WILL IT, OR WON’T IT? – Only Yawin Smallwood knows for sure. Or maybe he doesn’t even know. Heading into Saturday’s season finale against Memphis, the redshirt junior linebacker, who’s on track to graduate in May with a degree in Sociology, might be playing his last collegiate game for the Huskies, especially with the shouts coming from the NFL experts that Smallwood could be a potential high draft choice.
“It could be (my last game) … it could not be,” Smallwood said Tuesday. “I’m just going to keep doing what I do every single game and that’s prepare and play my best football game. I’m just going to prepare the same way I always do, work hard, focus on the little things, and go out there and have fun with all my teammates, have fun with the seniors out here and try to get a win.”
This season, Smallwood leads the Huskies with 111 tackles (an average of 10 a game), along with posting 7½ tackles for loss, two sacks, eight pass breakups and an interception that he returned for a touchdowns with four minutes left to beat Temple.
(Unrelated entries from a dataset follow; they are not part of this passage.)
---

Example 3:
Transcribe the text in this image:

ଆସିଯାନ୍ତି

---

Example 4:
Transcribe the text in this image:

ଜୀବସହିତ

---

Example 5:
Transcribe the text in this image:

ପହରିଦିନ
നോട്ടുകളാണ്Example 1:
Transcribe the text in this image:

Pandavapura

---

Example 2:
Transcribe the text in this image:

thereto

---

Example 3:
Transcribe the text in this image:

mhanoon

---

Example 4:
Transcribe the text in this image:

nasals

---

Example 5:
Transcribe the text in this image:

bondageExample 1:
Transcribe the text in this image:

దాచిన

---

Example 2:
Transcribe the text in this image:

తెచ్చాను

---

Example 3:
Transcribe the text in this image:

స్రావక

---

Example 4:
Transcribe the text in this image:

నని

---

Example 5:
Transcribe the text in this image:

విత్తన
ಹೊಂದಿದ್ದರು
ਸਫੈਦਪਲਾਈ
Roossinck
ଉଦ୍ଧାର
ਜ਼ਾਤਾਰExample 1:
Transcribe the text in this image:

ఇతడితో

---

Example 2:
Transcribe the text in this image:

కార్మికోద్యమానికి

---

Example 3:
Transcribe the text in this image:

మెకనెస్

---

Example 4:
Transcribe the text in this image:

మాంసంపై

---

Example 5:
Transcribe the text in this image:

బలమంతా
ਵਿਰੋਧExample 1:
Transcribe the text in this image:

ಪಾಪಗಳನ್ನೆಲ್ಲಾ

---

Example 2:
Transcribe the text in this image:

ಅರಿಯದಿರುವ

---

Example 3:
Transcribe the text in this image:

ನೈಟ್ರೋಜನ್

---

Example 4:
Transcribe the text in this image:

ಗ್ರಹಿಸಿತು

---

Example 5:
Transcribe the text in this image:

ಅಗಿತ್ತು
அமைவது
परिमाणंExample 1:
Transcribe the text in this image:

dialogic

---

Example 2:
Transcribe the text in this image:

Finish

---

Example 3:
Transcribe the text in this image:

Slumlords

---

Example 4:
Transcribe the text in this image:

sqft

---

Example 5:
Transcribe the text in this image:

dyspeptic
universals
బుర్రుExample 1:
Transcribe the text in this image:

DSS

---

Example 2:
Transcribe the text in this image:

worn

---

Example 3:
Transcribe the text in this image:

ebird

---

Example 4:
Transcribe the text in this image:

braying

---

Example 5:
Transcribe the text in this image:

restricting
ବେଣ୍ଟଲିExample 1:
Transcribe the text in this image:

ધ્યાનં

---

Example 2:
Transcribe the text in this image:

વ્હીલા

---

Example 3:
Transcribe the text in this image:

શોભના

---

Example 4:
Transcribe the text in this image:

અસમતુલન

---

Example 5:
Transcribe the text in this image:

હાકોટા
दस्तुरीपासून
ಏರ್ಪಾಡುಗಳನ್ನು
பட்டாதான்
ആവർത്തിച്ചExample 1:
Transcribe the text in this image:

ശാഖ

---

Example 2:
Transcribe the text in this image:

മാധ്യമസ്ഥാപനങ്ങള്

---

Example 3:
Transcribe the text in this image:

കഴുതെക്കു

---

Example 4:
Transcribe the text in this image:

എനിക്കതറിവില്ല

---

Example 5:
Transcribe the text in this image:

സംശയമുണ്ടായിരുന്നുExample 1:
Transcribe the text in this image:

Overall in three seasons, he’s totaled 325 tackles, 25 tackles for loss and 7½ sacks.
CBSsports.com has Smallwood the No. 4 rated ILB and projects him as a third-round selection while nfldraftscout.com has Smallwood as the No, 1 rated inside linebacker and also lists him as a third round pick.
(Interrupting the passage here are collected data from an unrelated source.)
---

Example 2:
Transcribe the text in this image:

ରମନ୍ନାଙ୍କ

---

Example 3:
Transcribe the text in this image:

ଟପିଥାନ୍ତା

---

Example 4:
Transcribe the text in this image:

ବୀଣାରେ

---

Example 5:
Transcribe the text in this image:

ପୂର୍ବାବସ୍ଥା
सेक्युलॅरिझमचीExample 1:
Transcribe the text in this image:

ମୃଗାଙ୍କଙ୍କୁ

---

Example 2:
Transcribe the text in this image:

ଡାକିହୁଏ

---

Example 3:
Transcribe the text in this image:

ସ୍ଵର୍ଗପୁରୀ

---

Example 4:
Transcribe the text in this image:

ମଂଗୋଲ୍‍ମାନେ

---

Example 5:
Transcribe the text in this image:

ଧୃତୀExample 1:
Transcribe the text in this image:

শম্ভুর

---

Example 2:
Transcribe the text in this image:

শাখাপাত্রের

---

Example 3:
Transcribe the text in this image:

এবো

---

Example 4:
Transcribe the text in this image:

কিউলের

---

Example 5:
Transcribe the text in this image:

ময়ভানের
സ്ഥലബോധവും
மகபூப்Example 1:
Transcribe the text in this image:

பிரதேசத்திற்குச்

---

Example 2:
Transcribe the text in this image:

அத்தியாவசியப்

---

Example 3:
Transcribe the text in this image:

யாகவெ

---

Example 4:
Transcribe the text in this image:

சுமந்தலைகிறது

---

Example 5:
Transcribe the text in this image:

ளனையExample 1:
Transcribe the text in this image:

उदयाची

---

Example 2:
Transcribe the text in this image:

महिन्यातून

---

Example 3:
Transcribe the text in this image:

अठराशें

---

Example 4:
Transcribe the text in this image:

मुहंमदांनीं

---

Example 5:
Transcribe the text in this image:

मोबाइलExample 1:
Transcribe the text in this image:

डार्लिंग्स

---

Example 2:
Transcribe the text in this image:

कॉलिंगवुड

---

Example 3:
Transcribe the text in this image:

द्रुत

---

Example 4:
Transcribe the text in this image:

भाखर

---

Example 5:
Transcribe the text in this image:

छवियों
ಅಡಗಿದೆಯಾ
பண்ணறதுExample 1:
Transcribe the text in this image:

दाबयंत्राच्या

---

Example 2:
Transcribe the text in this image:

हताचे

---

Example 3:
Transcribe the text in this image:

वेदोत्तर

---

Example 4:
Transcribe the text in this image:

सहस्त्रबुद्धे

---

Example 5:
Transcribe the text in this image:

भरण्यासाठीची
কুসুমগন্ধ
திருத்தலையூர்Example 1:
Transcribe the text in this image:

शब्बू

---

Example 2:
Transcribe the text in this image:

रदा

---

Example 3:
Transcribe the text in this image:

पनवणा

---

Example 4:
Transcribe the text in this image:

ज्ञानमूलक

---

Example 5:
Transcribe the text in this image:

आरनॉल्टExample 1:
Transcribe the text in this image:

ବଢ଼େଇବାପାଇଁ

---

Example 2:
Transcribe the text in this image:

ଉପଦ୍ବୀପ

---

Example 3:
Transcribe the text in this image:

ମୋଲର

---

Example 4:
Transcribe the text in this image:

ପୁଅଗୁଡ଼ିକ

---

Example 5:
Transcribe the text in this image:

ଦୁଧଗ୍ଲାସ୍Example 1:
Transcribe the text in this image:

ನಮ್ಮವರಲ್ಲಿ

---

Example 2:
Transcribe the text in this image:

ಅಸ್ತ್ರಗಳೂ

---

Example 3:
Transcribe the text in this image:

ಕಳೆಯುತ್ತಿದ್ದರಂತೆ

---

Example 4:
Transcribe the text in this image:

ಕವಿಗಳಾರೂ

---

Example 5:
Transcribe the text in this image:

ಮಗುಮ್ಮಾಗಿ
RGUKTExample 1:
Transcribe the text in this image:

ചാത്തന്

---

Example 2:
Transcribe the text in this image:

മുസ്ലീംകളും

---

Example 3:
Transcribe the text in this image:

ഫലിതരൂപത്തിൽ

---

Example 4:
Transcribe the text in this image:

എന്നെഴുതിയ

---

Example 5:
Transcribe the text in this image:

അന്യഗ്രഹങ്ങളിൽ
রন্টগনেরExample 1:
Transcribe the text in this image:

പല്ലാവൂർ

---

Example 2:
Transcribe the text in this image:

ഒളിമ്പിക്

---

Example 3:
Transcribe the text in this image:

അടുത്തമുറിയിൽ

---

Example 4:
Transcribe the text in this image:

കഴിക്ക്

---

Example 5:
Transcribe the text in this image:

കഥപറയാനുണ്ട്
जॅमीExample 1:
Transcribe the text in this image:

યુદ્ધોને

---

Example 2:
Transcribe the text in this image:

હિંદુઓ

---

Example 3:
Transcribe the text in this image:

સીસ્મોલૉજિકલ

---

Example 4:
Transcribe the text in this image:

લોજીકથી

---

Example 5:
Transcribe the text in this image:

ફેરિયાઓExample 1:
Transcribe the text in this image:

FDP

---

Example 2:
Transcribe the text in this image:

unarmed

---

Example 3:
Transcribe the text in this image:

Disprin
So, will Smallwood take an extra long look around Rentschler Field on Saturday, knowing that it might be his last game?
“I always go out there and look around,” he said. “I look at the fans and the support that we get. Like I said before, I’m just going to prepare the same way I do each week, just going to go out there and play Iike I’m playing in the Fiesta Bowl, give everything I got and play as hard as I can.”
MAX A MILLION – In three of the last four games, backup tailback Max DeLorenzo has carried the ball more times than the starter, Lyle McCombs. Why? Easy, says interim head coach T.J. Weist.
“Everytime he gets the ball he does something with it,” Weist said Tuesday. “That’s all you want out of players is when they get the ball in their hands, they do something with it. They make plays. For a running back, you want him to make good cuts when (Max) gets the ball in his hands, he makes good cuts. He always ends up going forward and is always ready to go again and is always ready to keep making plays and is excited about it.”
DeLorenzo racked up 52 yards against Rutgers and scored two touchdowns from 12 and one-yard out. At Temple, he managed 61 yards and a touchdown while against SMU he added 62 yards and a touchdown to McCombs’ 103 and he posted 38 yards against Louisville to lead the UConn rushing attack.
“He’s playing with more confidence than he ever has because part of that confidence is making plays,” Weist said. “He’s always had a good attitude but it’s even more important to have a good attitude when you’re a player that’s a vital part of the offense, which he has become.”
INJURY UPDATE – Weist said Tuesday that guard Gus Cruz, who has missed the last six games with shortness of breath (cardiac issues) and cornerback Ty-Meer Brown, who has missed the last four games with a shoulder/nerve injury, will not play Saturday. Their seasons are over.
“With both of them right now, they’re both done for the season,” Weist said. “The injuries they have are more, they’re long-term. I’m not going to classify them as career-ending right now. We’ve ruled them out for the season because we don’t want anything to happen to them that could end their careers. They’re bad enough where we’re keeping them out of the rest of the season. They’re both getting better it just that we’re not going to allow them to play football for the rest of the year.”
Meanwhile, Kevin Friend, who’s sat out the last three games recovering from concussion-like symptoms, is still “questionable” according to Weist and is likely not going to play against Memphis.
“He’s (Friend) questionable … still,” Weist said. “We’ll see if he can practice today. He hasn’t been able to pass all the tests that he needs to pass from a concussion standpoint. It’s still day-to-day with him.”